PvdA’er Ronald Plasterk bepleitte deze week al de ondergang van de sociaaldemocratie in Nederland. Dat lijkt mij te voorbarig. Ten eerste vind ik het ongepast van iemand die al jaren in de partijtop meedraait om aan het eind van zijn politieke carrière maar even de partij te willen opheffen. Ten tweede vind ik het te makkelijk om na slechts één verkiezingssucces direct bij GroenLinks te willen aanhaken. En last not but least ontbreekt een goede analyse waarom het nu precies mis ging.
Daarom ging het mis bij de PvdA
Ik zie drie belangrijke redenen voor de neergang van de PvdA.
Ten eerste werd de partij afgestraft voor impopulaire maatregelen die nodig waren om Nederland uit de crisis te helpen. Ook dat heeft de Duitse SPD onder Gerhard Schröder meegemaakt. De voormalig bondskanselier voerde met ‘Agenda 2010’ ingrijpende hervormingen door in Duitsland. Hervormingen waarvan Angela Merkel en de CDU nog steeds profiteren.
Schröder werd er bij de verkiezingen direct voor afgestraft. Alleen zijn verlies viel veel minder laag uit doordat hij juist de noodzaak van de hervormingen tijdens zijn hele regeerperiode altijd weer heeft uitgelegd. Deze moeilijke discussie is de PvdA in mijn optiek tijdens haar regeringsdeelname aan Rutte II volledig uit de weg gegaan.

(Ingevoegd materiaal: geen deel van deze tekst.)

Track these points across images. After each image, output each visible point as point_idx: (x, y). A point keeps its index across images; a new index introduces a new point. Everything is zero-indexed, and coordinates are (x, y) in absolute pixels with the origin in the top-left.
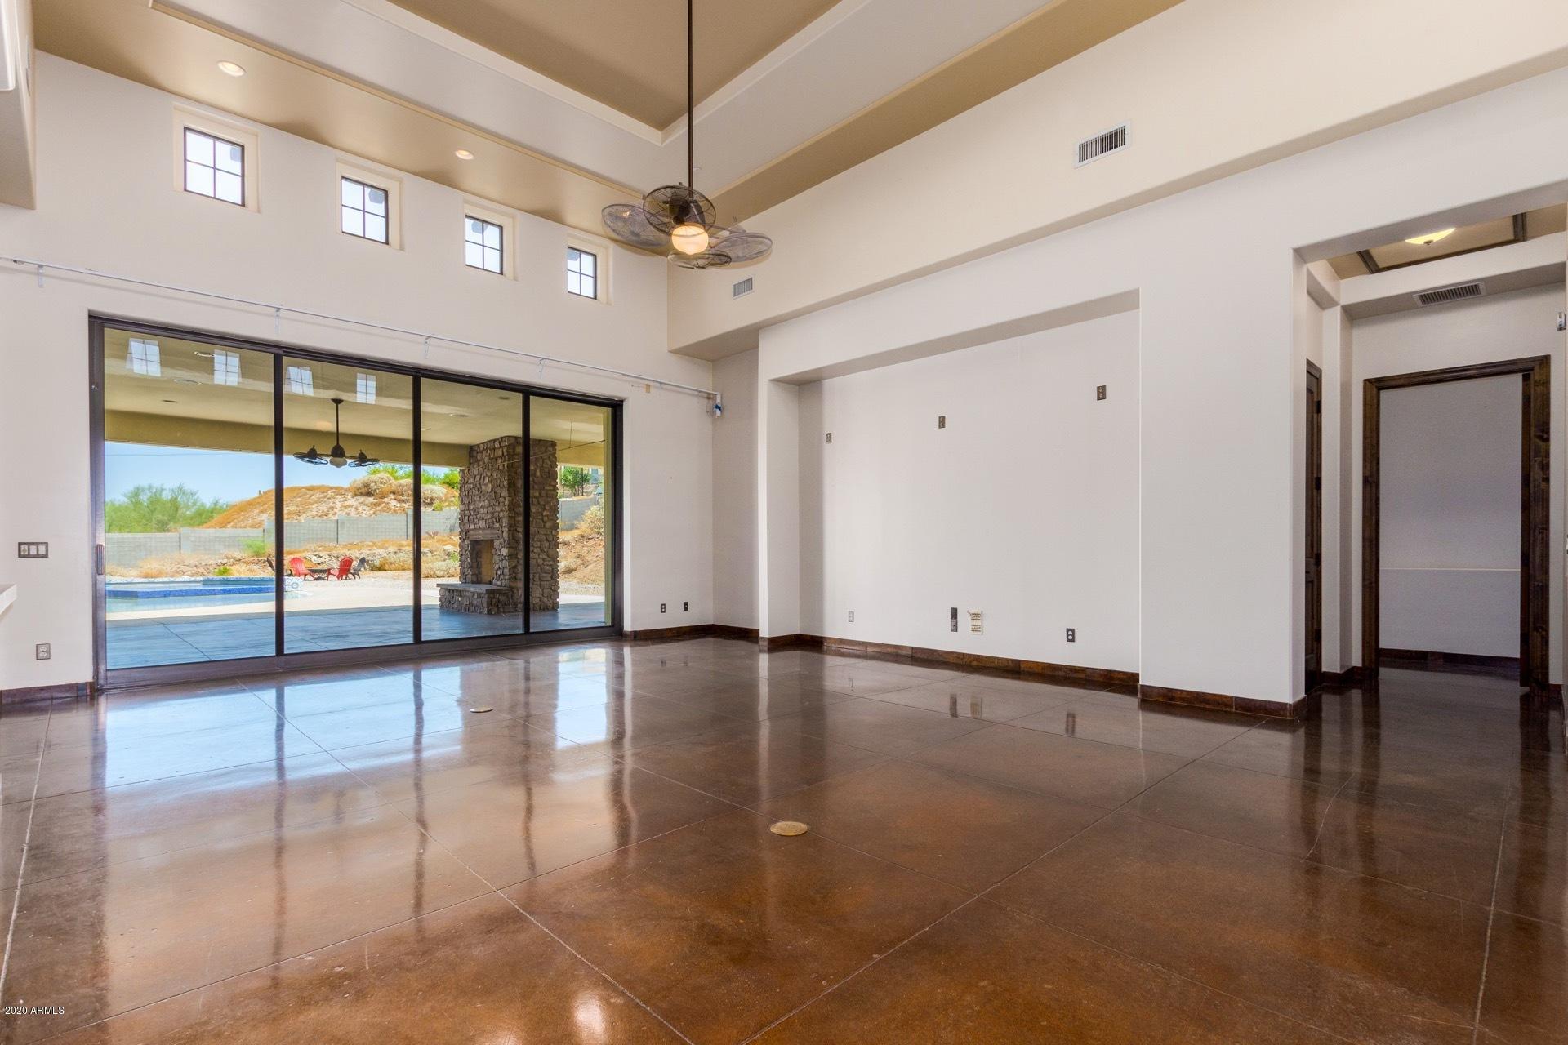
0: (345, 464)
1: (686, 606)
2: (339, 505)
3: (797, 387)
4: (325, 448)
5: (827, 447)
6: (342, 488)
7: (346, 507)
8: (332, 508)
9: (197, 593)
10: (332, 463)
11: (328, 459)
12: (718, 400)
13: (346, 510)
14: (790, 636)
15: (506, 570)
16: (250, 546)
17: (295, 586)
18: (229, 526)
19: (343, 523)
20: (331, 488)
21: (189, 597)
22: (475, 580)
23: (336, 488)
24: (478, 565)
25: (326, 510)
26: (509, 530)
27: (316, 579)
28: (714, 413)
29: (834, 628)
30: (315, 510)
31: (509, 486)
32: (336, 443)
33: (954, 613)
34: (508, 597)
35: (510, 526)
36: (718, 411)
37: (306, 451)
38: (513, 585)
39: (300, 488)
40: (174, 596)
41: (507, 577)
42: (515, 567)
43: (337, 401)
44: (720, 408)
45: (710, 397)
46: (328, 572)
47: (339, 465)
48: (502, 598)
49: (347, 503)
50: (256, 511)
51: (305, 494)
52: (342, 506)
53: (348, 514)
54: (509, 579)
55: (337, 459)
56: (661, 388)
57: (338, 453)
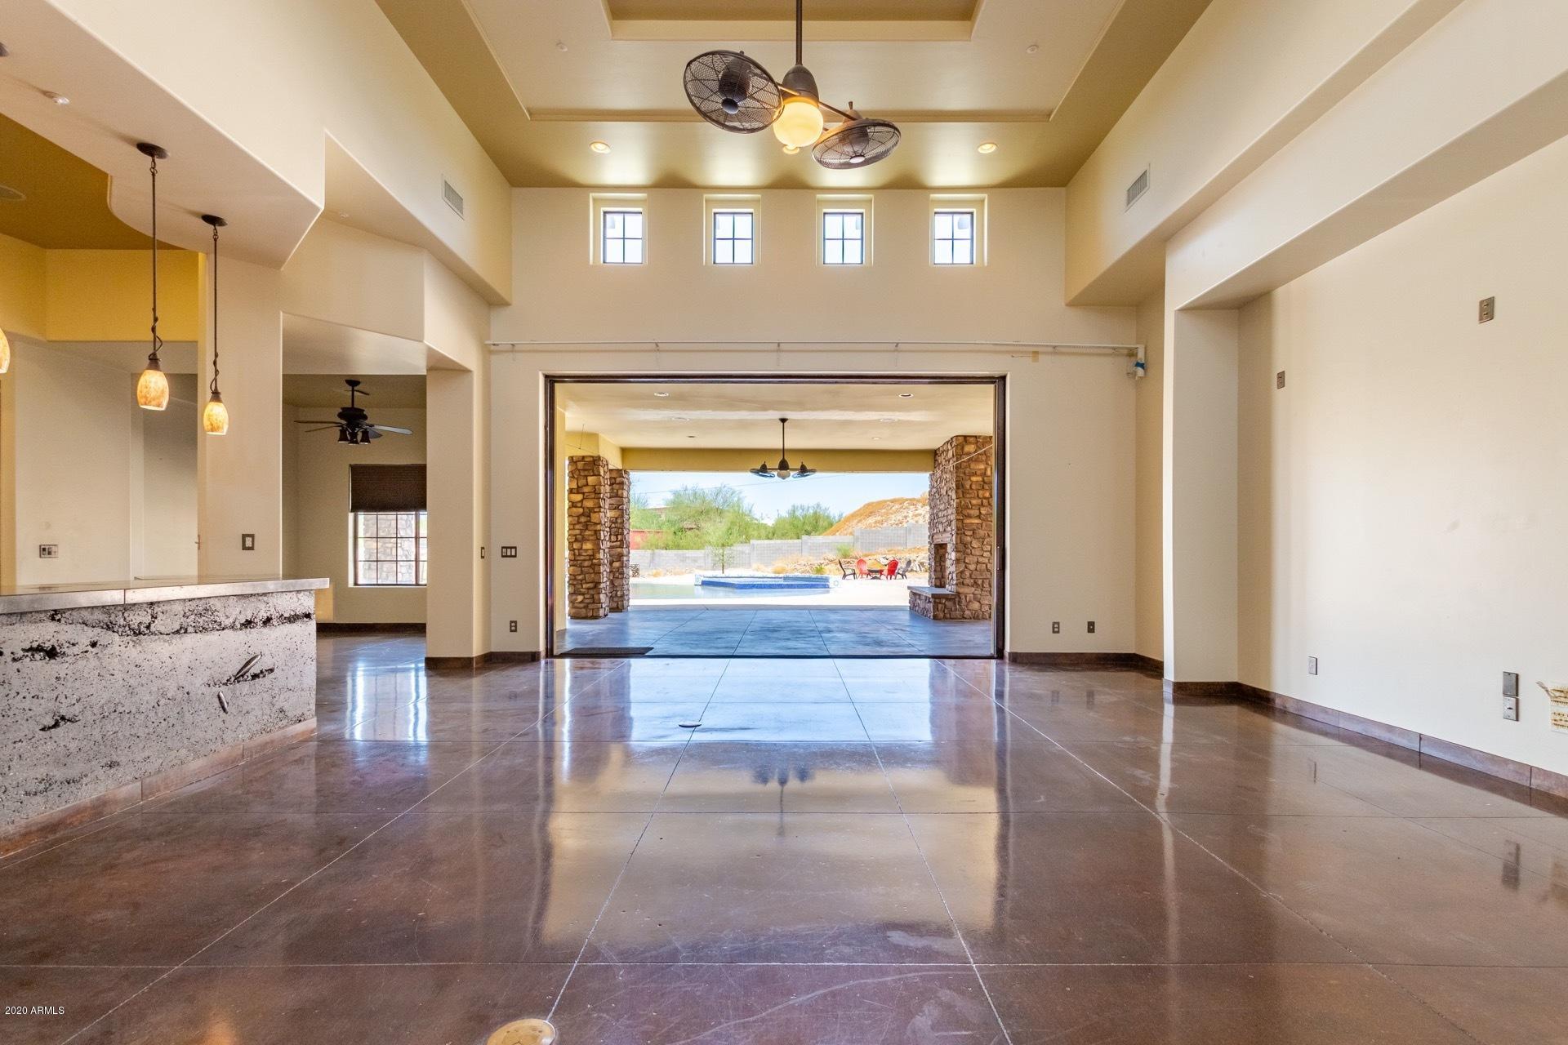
0: (789, 476)
1: (1091, 627)
2: (911, 514)
3: (1237, 311)
5: (1279, 395)
6: (914, 499)
7: (916, 516)
8: (906, 517)
9: (780, 586)
10: (779, 475)
12: (1141, 355)
13: (916, 519)
14: (1219, 684)
15: (954, 575)
16: (839, 550)
17: (836, 583)
18: (837, 534)
19: (910, 530)
20: (907, 500)
21: (765, 590)
22: (938, 584)
23: (911, 500)
24: (941, 569)
25: (901, 519)
26: (957, 534)
27: (874, 578)
28: (1135, 374)
29: (1286, 683)
30: (894, 518)
31: (958, 487)
32: (782, 459)
33: (1512, 685)
34: (955, 603)
35: (958, 530)
36: (1140, 371)
37: (759, 468)
38: (961, 590)
39: (885, 501)
40: (757, 588)
41: (955, 582)
42: (962, 572)
43: (783, 420)
44: (1142, 366)
45: (1132, 353)
46: (881, 572)
47: (784, 477)
48: (949, 604)
49: (917, 512)
50: (856, 521)
51: (888, 505)
52: (913, 515)
53: (917, 522)
54: (957, 584)
55: (784, 472)
56: (1056, 353)
57: (784, 466)
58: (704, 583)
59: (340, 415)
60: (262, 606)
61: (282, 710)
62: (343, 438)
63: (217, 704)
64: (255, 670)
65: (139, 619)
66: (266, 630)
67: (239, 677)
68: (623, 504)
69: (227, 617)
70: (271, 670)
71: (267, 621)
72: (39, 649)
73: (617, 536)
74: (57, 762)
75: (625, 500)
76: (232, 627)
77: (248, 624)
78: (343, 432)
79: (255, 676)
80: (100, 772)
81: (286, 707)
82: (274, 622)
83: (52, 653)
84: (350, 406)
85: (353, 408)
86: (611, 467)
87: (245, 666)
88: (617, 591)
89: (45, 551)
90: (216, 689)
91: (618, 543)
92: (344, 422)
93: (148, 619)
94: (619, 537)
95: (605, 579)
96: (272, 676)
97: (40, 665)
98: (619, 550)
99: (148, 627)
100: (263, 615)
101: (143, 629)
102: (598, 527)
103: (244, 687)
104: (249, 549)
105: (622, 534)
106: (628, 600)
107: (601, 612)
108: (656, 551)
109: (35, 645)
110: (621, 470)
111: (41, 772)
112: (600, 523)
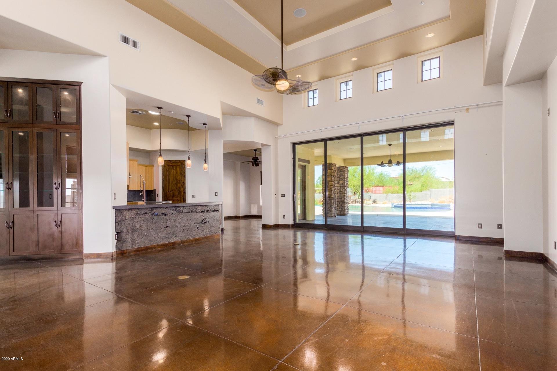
0: (392, 166)
1: (500, 226)
4: (386, 161)
10: (388, 166)
11: (387, 165)
29: (551, 252)
32: (389, 159)
37: (380, 163)
43: (390, 145)
47: (390, 166)
55: (390, 164)
56: (478, 108)
57: (390, 162)
58: (395, 207)
59: (253, 159)
60: (206, 208)
61: (211, 231)
62: (253, 165)
63: (196, 228)
64: (205, 221)
65: (181, 209)
66: (208, 213)
67: (201, 222)
68: (345, 178)
69: (199, 210)
70: (209, 222)
71: (208, 211)
72: (164, 214)
73: (343, 189)
74: (167, 234)
75: (346, 177)
76: (200, 212)
77: (203, 212)
78: (253, 164)
79: (205, 223)
80: (174, 237)
81: (212, 230)
82: (209, 211)
83: (166, 215)
84: (254, 157)
85: (255, 157)
86: (337, 166)
87: (203, 220)
88: (343, 208)
89: (193, 196)
90: (196, 224)
91: (343, 192)
92: (253, 161)
93: (182, 210)
94: (344, 190)
95: (335, 204)
96: (209, 223)
97: (163, 216)
98: (343, 194)
99: (182, 211)
100: (207, 210)
101: (181, 211)
102: (332, 187)
103: (202, 225)
104: (216, 195)
105: (345, 189)
106: (348, 212)
107: (333, 215)
108: (389, 194)
109: (163, 213)
110: (344, 167)
111: (164, 235)
112: (332, 185)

Ten tweede was het zeer onverstandig om kort voor de verkiezingen een interne machtsstrijd voor een nieuwe partijleider te ontketenen. Was men zo wanhopig bij de PvdA? Welke andere redenen had de partijtop dan dat het de grote risico’s terzijde heeft geschoven? Men kon en moest weten dat de verliezer achteraf in de verkiezingscampagne niet meer kon meedoen.
Opvallend daarbij is dat ook de Duitse sociaaldemocratie veel voorbeelden kent van meer aandacht voor de interne strijd dan voor de externe tegenstander.
En ten derde werd een verkiezingscampagne gevoerd die de peilingen volledig negeerde. Asscher probeerde zich vanaf het eerste debat als premierskandidaat te presenteren en hield dat weken vol. Pas twee dagen voor de verkiezingen liet hij een andere kant zien en toonde hij zowel emotie en liet een sociaal-democratisch geluid horen. Ik vind dat hij al vanaf begin had moeten hameren op dat de PvdA aan de noodzakelijke hervormingen heeft meegewerkt om in de toekomst juist de behoeften van de achterban te kunnen waarborgen.
Asscher miste de emotie die Samson in de laatste verkiezingscampagne van 2012 wel heeft kunnen vertolken en waardoor hij bijna de grootste werd. Die emotie werd tijdens deze campagne gemist en Jesse Klaver maakte daar dankbaar gebruik van.
Juiste emotie
Dit is precies wat ik zowel uit de verkiezingen in Nederland als de opmars van Martin Schulz in Duitsland kan opmaken. Jesse Klaver heeft niet zo zeer succes geboekt omdat hij met nieuwe ideeën komt, maar veel meer omdat hij een emotie en een geluid vertolkt waar mensen in geloven.
Dit lijkt precies op wat Martin Schulz in Duitsland doet. Inhoudelijk heeft Schulz nog amper punten prijs gegeven. Hij pleit voor meer sociale gerechtigheid en wil de eerdere hervormingen in het sociaal stelsel gedeeltelijk aanpassen. Voor de kiezers is dit kennelijk voldoende. De mensen stromen weer terug naar de SPD. Het gaat er blijkbaar meer om dat er weer een leider staat die hun taal spreekt en die hun belangen vertolkt. Dat creëert het nodige vertrouwen. En dat lijkt belangrijker te zijn dan de inhoud.
Er is dus altijd hoop, ook voor de PvdA.